Challenges:
- a) According to the post on photography and AI, which two tools have shifted photography from capturing light to processing data?
- b) Continue the post on photography and creative authenticity from its last shown sentence.

Selection:
Is Photography Dead? Rethinking Creative Authenticity in the Age of AI

Design & Research | Master Thesis Log 01

The mechanical eye vs. the digital brain. (Source: Unsplash)

I still remember the first time I developed a roll of film. There was a specific anxiety in waiting to see if the shot came out right—the grain, the slightly missed focus, the “happy accidents.”

Today, that anxiety is gone. We are witnessing the death of the “snapshot” and the birth of the “computed image.” With the release of tools like Google’s Magic Editor and Adobe’s Generative Fill, the definition of photography has shifted from capturing light to processing data.

As an Interaction Design student coming from a background where photography was about documenting reality, this shift fascinates and terrifies me. If an algorithm frames the shot, adjusts the lighting, and even generates missing details, who is the creator? The user or the system? My Master’s research topic, “Rethinking Creative Authenticity,” investigates this exact tension.

The Visual Conflict

This image has “noise.” It has grain. It captures a fleeting moment that might never happen again. It feels human because it is flawed. (Source: Unsplash)

Dataset items
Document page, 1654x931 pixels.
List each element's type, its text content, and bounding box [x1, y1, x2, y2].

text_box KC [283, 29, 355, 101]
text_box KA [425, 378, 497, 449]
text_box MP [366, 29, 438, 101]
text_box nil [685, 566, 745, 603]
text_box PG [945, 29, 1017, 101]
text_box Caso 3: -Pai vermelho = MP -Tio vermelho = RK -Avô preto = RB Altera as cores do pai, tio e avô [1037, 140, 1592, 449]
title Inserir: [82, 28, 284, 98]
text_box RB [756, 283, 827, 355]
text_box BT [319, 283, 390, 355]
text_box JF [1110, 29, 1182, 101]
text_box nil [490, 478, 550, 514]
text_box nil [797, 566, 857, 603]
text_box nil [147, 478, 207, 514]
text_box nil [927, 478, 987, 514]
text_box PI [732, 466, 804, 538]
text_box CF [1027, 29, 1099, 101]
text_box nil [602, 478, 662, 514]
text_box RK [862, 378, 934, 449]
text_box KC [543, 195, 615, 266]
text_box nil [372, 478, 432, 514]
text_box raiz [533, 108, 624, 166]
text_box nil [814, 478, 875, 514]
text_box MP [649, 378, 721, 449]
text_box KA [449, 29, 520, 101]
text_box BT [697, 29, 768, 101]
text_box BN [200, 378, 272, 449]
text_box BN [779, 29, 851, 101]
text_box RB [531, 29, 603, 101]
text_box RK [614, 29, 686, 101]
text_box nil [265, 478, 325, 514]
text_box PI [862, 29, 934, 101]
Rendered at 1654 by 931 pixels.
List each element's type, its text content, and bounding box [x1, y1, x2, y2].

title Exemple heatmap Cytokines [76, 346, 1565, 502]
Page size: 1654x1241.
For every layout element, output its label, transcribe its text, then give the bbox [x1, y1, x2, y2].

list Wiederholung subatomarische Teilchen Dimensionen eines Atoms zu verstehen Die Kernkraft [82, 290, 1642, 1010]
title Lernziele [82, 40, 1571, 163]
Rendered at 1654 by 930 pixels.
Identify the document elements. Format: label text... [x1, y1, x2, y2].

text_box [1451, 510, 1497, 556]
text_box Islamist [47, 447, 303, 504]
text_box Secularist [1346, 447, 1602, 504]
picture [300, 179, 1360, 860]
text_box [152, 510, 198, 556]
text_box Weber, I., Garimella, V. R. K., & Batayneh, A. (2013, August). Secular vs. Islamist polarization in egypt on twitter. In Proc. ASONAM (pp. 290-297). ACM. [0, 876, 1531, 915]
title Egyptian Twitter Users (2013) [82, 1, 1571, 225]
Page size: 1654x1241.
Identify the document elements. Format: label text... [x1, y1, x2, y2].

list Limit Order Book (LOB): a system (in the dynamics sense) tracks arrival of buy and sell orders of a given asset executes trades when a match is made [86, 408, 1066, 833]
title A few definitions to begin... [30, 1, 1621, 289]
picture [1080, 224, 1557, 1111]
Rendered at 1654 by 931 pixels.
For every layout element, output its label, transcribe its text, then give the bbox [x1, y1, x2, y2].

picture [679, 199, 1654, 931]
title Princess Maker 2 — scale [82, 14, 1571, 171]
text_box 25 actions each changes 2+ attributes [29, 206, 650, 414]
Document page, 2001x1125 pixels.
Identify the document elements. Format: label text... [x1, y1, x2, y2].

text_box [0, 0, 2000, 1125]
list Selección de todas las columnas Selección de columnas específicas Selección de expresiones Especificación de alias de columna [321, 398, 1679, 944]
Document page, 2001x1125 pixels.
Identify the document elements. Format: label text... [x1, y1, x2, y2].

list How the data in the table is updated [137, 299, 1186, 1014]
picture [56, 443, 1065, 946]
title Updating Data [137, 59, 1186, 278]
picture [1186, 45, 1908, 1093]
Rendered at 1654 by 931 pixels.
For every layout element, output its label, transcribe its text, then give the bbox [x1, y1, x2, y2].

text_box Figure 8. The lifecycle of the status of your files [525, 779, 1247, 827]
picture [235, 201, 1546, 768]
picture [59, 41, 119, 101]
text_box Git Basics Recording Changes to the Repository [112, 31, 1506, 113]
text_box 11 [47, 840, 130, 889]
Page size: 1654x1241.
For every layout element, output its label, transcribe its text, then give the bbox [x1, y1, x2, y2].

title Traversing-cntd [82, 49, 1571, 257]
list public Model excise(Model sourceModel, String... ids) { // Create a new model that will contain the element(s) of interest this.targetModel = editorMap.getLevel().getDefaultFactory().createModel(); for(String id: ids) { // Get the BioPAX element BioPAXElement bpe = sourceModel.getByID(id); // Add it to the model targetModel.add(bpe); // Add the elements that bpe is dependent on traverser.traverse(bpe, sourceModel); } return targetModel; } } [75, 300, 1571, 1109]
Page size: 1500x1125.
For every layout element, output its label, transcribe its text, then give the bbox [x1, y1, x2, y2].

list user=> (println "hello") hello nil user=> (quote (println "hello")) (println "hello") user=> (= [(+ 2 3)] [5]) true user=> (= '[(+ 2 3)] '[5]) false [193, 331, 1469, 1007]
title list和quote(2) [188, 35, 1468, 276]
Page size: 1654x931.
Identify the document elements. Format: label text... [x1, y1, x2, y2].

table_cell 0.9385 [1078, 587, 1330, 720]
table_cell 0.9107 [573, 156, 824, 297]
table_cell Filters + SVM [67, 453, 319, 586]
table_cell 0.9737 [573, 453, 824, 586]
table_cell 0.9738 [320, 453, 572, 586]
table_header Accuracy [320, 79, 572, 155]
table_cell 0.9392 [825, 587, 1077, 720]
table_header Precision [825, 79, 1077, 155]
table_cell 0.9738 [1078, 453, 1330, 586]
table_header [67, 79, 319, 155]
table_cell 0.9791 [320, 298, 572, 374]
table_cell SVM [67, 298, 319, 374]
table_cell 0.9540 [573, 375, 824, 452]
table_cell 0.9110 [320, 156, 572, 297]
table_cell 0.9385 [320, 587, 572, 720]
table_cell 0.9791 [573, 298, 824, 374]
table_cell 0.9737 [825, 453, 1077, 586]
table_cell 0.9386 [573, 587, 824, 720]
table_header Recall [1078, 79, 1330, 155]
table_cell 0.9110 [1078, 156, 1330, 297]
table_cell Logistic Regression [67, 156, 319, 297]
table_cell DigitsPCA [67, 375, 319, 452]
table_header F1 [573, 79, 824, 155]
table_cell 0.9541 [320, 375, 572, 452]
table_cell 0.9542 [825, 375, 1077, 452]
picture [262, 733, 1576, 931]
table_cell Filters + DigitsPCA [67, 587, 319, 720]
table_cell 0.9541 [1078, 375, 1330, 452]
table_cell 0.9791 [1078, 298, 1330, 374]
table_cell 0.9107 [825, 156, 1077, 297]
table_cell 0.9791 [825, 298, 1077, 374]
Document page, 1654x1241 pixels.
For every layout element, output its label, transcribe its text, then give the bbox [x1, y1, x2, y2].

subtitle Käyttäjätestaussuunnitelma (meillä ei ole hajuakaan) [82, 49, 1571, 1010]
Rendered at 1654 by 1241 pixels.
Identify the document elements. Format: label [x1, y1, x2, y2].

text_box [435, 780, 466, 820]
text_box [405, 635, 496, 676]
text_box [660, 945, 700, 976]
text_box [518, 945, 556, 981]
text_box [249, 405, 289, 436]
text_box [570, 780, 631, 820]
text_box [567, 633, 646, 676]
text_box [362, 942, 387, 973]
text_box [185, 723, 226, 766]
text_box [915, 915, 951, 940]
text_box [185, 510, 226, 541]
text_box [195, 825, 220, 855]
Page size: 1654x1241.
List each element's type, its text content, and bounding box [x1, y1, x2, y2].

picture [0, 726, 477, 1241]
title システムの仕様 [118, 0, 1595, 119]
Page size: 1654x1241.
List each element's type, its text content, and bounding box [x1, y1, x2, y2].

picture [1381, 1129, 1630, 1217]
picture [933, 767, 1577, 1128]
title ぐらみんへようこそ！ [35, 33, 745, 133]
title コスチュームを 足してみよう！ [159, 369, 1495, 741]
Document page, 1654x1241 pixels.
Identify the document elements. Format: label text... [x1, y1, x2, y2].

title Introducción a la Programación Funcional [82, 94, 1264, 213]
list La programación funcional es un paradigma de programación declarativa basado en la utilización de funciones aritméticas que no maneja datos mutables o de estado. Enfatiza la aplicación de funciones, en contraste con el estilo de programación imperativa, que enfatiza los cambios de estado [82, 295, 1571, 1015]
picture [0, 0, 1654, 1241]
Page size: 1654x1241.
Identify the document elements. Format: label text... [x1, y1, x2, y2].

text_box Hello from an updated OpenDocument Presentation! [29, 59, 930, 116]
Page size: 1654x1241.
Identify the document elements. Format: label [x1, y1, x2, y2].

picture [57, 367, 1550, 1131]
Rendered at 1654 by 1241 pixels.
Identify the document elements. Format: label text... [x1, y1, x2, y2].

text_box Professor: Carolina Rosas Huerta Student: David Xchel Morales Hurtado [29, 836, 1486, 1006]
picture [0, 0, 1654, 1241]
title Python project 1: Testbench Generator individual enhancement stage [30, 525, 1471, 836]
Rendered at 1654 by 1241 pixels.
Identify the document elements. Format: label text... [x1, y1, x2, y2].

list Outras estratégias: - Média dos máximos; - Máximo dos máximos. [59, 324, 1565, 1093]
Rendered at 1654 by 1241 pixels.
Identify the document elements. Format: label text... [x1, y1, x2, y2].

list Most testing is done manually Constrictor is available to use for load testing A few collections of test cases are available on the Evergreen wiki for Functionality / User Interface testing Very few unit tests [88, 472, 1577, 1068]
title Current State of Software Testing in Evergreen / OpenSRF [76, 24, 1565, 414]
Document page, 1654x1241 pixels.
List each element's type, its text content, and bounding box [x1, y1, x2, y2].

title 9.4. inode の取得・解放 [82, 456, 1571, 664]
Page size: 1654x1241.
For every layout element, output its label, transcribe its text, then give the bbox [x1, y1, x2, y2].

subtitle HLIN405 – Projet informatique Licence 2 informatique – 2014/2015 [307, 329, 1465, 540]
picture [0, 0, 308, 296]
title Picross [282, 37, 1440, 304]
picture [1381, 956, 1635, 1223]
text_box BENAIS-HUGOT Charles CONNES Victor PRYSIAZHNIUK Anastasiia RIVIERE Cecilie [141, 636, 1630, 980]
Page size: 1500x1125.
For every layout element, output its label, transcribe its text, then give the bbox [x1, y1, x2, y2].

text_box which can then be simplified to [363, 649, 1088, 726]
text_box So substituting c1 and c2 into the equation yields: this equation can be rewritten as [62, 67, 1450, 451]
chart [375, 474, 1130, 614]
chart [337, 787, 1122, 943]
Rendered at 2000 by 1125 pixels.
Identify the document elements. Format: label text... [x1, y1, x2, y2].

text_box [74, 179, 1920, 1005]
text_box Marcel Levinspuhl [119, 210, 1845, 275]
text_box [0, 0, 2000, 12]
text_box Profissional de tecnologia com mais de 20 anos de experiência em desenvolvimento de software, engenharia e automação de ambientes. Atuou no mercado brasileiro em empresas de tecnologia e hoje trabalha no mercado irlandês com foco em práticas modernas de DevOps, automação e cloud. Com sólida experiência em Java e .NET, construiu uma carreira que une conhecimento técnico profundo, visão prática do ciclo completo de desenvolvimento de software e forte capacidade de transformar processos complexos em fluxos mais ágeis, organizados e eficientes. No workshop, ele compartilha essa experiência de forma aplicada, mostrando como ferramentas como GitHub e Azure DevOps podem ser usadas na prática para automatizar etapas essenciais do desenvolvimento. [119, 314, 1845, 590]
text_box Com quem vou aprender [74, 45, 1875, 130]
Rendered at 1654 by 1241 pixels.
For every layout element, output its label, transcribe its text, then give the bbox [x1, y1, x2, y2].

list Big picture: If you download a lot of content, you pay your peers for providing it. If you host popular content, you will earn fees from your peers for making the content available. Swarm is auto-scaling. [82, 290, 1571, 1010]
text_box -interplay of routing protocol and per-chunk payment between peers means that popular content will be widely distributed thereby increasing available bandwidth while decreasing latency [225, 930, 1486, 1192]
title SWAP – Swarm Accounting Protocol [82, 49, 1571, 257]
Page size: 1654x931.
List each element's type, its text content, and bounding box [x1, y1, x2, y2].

Answers below:
- a) Google's Magic Editor and Adobe's Generative Fill.

- b)
Computed Perfection
Clean, optimized, and statistically average. AI tools push us toward this aesthetic—images that look “correct” but feel empty. (Source: Unsplash)

The Research Framework

Central Research Question

How can interaction design redefine or preserve creativity within automated camera systems and AI-enhanced photography tools?

To answer this, I am breaking the problem down into three sub-areas:

  1. Perception: Do users perceive a “technically perfect” AI image as less authentic than a flawed human image? Where is the threshold?
  2. Agency: Can we design interfaces that force the user to make creative decisions rather than relying on auto-pilot?
  3. Collaboration: How can AI act as a “Creative Coach” (guiding composition) rather than a “Servant” (fixing mistakes)?

Why This Matters for Design

In Interaction Design, we often talk about removing “friction.” We want apps to be easy, fast, and seamless. However, in creative tools, friction is often where the art happens. The struggle to get the focus right, or the decision to underexpose a shot for mood—that is creative intent.

If we design cameras that remove all struggle, we risk atrophying human creativity. We create a “Push Button, Get Art” culture [1]. My goal is to find the “sweet spot” where automation supports the user without replacing them.

My Approach: Research through Design

I don’t just want to write about this; I want to build a solution. My approach involves “Speculative Prototyping.” I intend to design a camera interface that resists total automation—a tool that asks you “Why?” before you shoot, rather than just fixing the “How.”

Early phase: Sketching interfaces that bring the human back into the loop. (Source: Unsplash)
  1. Literature Review: Deep dive into “Computational Photography” ethics.
  2. Interviews: Conducting qualitative sessions with photographers to understand their fears regarding AI.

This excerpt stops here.